START Given data

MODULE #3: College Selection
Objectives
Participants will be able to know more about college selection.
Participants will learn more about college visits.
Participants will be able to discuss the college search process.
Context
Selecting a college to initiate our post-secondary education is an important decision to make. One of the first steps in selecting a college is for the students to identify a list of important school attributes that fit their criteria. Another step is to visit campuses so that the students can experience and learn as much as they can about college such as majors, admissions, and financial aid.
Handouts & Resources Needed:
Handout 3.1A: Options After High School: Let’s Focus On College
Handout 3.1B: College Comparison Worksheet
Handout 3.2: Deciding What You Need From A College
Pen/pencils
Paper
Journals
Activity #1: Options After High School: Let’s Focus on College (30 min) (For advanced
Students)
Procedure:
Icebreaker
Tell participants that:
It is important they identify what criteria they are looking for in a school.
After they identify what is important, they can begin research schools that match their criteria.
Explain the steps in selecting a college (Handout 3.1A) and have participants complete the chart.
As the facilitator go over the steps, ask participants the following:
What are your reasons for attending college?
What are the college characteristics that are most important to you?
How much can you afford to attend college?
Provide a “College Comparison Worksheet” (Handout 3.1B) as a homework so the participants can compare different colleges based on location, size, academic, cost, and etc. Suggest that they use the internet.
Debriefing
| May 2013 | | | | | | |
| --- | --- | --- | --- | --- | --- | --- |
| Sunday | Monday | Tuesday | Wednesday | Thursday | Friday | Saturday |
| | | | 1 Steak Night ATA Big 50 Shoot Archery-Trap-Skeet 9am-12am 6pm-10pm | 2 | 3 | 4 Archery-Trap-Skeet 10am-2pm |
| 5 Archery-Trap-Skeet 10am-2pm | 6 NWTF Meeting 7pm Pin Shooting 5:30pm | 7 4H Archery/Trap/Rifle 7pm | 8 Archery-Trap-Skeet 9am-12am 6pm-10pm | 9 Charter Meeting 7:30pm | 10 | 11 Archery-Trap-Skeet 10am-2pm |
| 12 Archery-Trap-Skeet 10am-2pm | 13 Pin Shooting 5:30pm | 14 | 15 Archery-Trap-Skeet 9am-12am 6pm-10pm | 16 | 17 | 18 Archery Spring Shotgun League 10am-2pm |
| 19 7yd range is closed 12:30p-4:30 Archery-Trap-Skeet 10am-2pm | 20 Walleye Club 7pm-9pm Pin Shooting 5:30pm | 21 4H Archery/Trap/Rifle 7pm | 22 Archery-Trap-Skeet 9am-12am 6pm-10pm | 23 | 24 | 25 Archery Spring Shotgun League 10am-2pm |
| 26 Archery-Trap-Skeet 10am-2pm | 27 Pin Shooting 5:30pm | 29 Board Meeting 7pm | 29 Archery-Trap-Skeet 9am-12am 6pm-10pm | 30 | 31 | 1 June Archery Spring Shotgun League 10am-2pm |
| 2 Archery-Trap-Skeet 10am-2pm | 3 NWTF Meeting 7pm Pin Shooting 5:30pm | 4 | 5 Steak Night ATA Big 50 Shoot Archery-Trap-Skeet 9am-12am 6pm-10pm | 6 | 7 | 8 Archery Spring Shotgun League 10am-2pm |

END Given data

§ **Problem to work on**
Wherever the string "Focus" occurs in the entries, copy that whole line.

§ **Solution**
Handout 3.1A: Options After High School: Let’s Focus On College
Activity #1: Options After High School: Let’s Focus on College (30 min) (For advanced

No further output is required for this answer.